### EXERCISE TEXT
Lost Revenue and Reimbursement

To start off, we have a holding company/management company that is in charge of 2 other businesses. We'll say the holding company is ABC. Business 1 suffered a ransomware attack that put us out of commission for a couple months and therefore caused lost revenue. We took out a loan with Business 2 to get funds to cover things while we waited for the insurance company to do their thing. We did receive a check for insurance months later. My problem is trying to figure out how to balance it out in QB. We had a different accountant at the time and I am trying to figure out how she did it originally and how we should fix it now. 

So ABC holding filed the insurance claim. Business 2 took out a loan, let's say for 100k to help Business 1 stay on their feet while they sort out the insurance claim. (Side note: Business 1 truthfully hasn't been doing well so they were unable to secure a loan in the interim - that is why Business 2 was involved.)

Funds were sent from the bank to Business 2, then they sent it to ABC holding, then it was sent on to Business 1. It was filed as a Notes Payable. 

Once the claim was done, we were sent a check for 125k, and that was sent directly to ABC holding. We then cut a check to the bank to pay back the loan as it was only a temporary loan and was accruing interest. 

My problem is the Note Payable stuck on Business 1's books. I can't figure out how we should remove that since they got the funds due to their estimated lost revenue. I know this is super complicated and I need to uncomplicate it. Business 1 should technically not owe anything to any of the other companies but how do I make it look that way in QB? 

 

1 Comment 1
SarahannC
Moderator

Lost Revenue and Reimbursement

Hello Megs, I appreciate you for providing enough details of your concern.

### WORK INSTRUCTION 1
Decide whether each statement agrees with the lost revenue and reimbursement thread. Answer yes or no for each and quote the words from the thread that settle it. (a) The insurance check was sent directly to Business 1. (b) Business 2 was involved because Business 1 could not get a loan on its own. (c) The loan funds were recorded as a Notes Payable.
### WORK INSTRUCTION 2
Continue the lost revenue and reimbursement thread, starting after its final sentence.

### RECORDS PROVIDED
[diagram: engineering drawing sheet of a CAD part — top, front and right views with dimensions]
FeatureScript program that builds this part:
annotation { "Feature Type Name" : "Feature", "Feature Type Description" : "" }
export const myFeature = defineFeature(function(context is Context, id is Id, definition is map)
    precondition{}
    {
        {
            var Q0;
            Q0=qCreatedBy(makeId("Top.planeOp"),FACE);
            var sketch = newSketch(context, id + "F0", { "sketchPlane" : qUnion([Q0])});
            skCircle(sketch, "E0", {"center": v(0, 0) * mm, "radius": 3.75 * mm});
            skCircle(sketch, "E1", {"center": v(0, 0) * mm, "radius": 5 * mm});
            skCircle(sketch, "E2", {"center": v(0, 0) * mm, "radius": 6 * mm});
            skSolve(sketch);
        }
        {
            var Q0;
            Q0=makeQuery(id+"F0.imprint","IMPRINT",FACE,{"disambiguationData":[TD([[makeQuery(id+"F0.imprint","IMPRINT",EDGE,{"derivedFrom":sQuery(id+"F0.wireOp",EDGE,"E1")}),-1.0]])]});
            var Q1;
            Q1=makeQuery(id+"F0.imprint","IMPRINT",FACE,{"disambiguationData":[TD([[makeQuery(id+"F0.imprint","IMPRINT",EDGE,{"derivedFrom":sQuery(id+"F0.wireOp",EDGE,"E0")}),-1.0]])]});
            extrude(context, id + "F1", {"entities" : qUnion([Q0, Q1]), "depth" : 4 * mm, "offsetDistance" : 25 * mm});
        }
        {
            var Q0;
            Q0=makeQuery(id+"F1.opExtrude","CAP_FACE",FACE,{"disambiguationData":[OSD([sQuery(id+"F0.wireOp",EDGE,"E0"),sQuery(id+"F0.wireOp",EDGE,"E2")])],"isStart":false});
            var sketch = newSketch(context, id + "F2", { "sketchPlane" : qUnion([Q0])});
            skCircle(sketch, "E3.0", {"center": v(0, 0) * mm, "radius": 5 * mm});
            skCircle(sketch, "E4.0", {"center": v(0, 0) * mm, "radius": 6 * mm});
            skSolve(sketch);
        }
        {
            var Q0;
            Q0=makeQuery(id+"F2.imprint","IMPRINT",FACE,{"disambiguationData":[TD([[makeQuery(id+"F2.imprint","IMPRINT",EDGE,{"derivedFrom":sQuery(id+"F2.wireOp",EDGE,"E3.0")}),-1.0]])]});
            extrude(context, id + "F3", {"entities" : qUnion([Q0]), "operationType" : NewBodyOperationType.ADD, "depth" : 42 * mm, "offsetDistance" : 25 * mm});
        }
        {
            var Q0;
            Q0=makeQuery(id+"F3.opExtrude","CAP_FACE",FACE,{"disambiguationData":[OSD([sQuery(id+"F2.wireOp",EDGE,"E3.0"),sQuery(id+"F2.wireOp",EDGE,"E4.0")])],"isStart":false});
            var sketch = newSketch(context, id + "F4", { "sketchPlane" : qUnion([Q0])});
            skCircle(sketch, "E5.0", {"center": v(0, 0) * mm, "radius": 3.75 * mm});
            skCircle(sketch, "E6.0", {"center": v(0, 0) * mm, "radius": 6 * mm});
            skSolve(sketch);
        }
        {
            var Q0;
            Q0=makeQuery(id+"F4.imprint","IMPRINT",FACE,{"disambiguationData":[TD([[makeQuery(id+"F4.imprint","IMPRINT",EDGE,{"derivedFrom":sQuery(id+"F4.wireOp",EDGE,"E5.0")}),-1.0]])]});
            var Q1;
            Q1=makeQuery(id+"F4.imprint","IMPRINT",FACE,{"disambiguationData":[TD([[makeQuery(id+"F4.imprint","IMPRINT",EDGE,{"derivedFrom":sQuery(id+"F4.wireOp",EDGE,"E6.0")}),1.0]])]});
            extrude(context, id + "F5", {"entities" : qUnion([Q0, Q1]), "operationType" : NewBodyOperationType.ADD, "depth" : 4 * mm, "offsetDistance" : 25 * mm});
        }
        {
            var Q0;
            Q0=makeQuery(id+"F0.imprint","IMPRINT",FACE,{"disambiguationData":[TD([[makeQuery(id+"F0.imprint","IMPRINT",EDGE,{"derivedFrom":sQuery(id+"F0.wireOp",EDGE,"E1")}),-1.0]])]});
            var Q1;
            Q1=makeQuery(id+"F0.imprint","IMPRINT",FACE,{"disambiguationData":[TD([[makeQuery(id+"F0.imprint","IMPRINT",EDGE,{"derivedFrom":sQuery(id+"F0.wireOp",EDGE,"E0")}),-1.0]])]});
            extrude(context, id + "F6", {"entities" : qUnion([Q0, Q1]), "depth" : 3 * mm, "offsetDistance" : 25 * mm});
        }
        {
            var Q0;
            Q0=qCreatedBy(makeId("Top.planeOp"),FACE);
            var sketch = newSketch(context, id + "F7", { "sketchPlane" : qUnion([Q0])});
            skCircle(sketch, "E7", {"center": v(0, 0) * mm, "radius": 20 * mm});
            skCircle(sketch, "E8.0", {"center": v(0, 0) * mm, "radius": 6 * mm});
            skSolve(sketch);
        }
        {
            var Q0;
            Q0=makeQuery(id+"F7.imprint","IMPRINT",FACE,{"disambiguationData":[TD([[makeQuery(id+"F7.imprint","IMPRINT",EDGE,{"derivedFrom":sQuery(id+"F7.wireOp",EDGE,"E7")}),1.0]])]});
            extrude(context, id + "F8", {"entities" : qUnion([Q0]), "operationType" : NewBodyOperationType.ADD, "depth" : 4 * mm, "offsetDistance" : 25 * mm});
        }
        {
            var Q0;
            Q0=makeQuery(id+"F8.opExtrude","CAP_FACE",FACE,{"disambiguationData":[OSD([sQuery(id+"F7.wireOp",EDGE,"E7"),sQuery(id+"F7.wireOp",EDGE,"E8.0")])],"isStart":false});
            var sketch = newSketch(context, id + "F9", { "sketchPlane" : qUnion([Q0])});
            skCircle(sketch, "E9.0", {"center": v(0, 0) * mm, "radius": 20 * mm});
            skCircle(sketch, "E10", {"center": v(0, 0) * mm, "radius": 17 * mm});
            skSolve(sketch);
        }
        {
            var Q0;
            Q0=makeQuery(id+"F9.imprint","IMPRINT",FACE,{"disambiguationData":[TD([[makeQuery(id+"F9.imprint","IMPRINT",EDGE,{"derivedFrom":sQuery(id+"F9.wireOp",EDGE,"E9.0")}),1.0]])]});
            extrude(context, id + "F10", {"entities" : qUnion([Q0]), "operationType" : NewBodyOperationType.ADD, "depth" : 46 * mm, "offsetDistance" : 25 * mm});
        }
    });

### TASK RESPONSE 1
(a) No: "that was sent directly to ABC holding."
(b) Yes: "they were unable to secure a loan in the interim - that is why Business 2 was involved."
(c) Yes: "It was filed as a Notes Payable."

### TASK RESPONSE 2
 

Yes, this situation is quite complicated. No worries, I'm here to ensure you'll be able to track them properly on your QuickBooks Desktop.

 

Based on the information you shared, you've already recorded the funds that were sent from business 2 to business 1. Now, we can follow these steps to record them in your book.

 

  1. If you haven't tracked the ABC holding yet within your company file, we can set it up as a vendor.
  2. Create an expense account for interest.
  3. Create a deposit to record the loan amount/Note Payable to the appropriate bank.
    • Go to the Banking menu, then select Make Deposits.
    • In the Deposit To field, select the account to deposit the loan into.
    • Check the Date and enter an optional Memo.
    • In the From Account column, select the Liability account/ Note Payable.
    • In the Amount column, enter the loan amount.
    • Click Save & Close.
  4. Write a check to record the loan payment and interest.
    • Go to the Banking menu, then select Write Checks.
    • Select the Bank Accountyou want to use to pay the loan.
    • Go to the Expenses tab.
    • On the first line, select Note Payable. Then enter the payment for the principal amount.
    • On the second line, select the interest expense account. Then enter the payment for the loan interest.
    • Select Save & Close.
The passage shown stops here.